Third Party Marketplaces

How To Use Fulfillment by Amazon

When Fulfillment by Amazon came out I was extremely weary. I was doing quite well fulfilling all my orders myself, and they were throwing numbers at me telling me this would instantly increase sales dramatically. This was before most people had heard of Amazon Prime, so at first I admittingly shrugged it off. Eventually I decided to give it a shot and sent a few items over. It was a bit of a hassle because I had to relabel each item, but it ended up really paying off. Items were flying off the shelf over there at a velocity that no product had ever sold at before for me. After filtering out the duds our small warehouse could barely even hold the volume we would have delivered so we could process the shipment and forward it to FBA. This was a new world for me and I ended up getting a little greedy and perhaps overdoing it. You can hardly blame me though because I couldn’t keep anything in stock over there. At a certain point, as you may have suspected, Amazon picked up the products themselves, and completely knocked me out of the buybox. I was sitting on tens of thousands of dollars worth of inventory that was instantly frozen. Ultimately, I had to mark it down to cost so that I wouldn’t continue paying Amazon to stock it for me.

I’ve heard people argue that this is somehow unfair or unethical for Amazon to do. The reality is that you are choosing to sell on their site and they can do with the data what they want, so it’s better if you move on. The real lesson here is to be cautious in your dealings with FBA, because mistakes can be expensive.

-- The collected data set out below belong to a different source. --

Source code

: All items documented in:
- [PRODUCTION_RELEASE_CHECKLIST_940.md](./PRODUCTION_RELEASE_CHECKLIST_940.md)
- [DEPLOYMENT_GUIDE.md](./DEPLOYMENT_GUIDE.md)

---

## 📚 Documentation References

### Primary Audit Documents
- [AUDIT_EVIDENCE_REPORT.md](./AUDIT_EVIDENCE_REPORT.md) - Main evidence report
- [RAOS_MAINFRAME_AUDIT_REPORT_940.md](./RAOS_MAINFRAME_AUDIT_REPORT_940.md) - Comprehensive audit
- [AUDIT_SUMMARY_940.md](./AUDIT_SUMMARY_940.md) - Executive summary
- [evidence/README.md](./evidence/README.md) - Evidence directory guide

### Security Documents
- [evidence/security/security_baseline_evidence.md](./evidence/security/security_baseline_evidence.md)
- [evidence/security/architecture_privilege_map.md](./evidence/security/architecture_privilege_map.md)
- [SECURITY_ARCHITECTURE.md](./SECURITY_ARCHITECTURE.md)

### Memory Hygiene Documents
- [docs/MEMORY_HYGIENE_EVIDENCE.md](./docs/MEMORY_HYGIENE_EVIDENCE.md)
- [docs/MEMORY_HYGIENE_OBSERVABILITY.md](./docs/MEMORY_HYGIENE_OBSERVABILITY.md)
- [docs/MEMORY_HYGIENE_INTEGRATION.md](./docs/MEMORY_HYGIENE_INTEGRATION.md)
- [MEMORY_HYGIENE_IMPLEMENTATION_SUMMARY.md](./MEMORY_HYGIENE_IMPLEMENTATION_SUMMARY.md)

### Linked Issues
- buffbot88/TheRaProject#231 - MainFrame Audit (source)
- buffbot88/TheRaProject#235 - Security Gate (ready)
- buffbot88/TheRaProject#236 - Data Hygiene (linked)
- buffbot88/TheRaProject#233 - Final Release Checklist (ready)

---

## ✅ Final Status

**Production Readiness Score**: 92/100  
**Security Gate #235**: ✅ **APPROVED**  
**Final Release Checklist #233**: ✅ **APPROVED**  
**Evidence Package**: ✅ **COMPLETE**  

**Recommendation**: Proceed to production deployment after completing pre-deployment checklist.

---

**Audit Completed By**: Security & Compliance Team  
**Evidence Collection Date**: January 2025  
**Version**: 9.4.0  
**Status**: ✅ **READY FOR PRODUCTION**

So how do I use FBA now that I’ve been burned? There are two strategies I use it for:

  1. High volume, low cost products. This may be counter-intuitive, but here is my reasoning: Most products I sell are low velocity, high priced items, so it’s been very difficult for me to build up the feedback I’d like over time. Putting up some low price products means I have a constant stream of good reviews coming in. I may not be turning crazy profits from them, but having Amazon fulfill the orders makes this virtually effortless anyway.
  2. High velocity, high priced products, not already on FBA. This is where the money is. If you send your highest converting products to Amazon, you can double your sales within days, the key is to only send product that will be gone within a few weeks so that you’re not storing too much product. This is of course a risky strategy. If you do too well, Amazon might take you out by selling the items themselves, so I only do this on about 40% of our bestsellers. I comfort myself by knowing though that if Amazon does take over that buybox, I’ve probably already made a ton on it.

I’m always checking the bestselling list for my categories to see what I can pick up, and if you do the same, you’ll notice that most products in the top few hundred are always FBA. There is a reason for this. Customers, myself included, are extremely biased towards Amazon fulfilled products. As a Prime member myself, I rarely purchase an item that is not Prime. FBA is expensive, and even risky, but the payoffs are potentially huge, and worth your time. If you haven’t already, start selectively sending product to FBA and see what it does to your sales velocity.